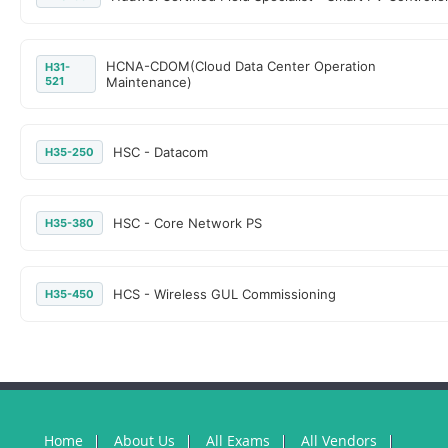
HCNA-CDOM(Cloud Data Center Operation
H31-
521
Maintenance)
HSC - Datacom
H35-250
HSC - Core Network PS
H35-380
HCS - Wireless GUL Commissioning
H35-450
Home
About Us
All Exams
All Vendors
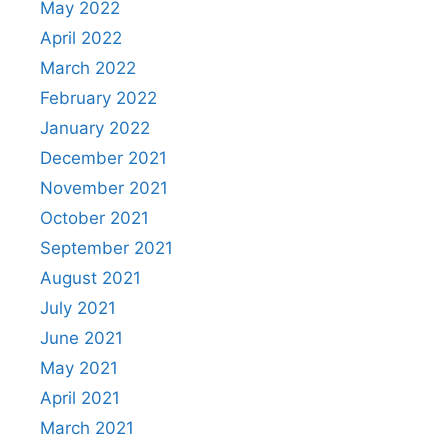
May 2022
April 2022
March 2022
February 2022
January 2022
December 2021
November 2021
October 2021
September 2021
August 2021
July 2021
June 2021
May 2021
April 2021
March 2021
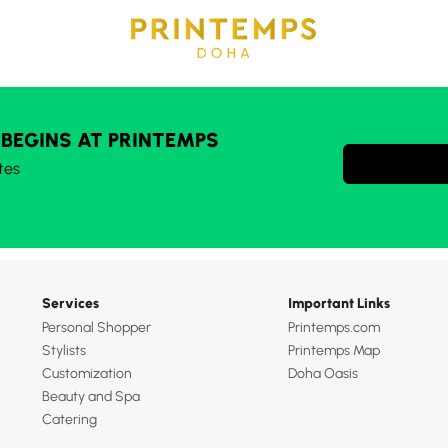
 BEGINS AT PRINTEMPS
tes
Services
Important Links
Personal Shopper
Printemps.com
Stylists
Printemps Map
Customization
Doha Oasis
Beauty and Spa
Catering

########################################

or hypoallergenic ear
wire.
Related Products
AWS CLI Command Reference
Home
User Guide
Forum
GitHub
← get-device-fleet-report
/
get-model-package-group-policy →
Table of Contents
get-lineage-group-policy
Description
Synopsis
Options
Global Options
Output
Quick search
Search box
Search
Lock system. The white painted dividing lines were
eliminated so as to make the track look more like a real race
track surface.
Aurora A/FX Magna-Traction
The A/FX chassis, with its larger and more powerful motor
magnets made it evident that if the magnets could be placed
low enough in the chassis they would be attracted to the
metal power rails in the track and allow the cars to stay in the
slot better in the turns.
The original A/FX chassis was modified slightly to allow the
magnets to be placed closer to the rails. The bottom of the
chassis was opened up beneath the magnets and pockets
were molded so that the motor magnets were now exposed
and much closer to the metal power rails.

########################################

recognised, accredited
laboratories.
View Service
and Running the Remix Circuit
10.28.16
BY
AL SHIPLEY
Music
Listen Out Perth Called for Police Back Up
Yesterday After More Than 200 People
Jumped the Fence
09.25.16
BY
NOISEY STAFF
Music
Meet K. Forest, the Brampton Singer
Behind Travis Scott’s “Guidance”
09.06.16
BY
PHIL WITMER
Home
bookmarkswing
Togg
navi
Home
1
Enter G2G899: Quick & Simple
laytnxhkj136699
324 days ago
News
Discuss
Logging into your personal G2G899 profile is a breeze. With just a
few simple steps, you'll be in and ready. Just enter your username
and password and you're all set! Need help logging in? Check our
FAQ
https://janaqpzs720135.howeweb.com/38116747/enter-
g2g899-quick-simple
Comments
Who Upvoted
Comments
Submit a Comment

########################################

WORK TASK:
Show all lines from the records above where the word "allow" occurs.

FINISHED EXERCISE:
metal power rails in the track and allow the cars to stay in the
The original A/FX chassis was modified slightly to allow the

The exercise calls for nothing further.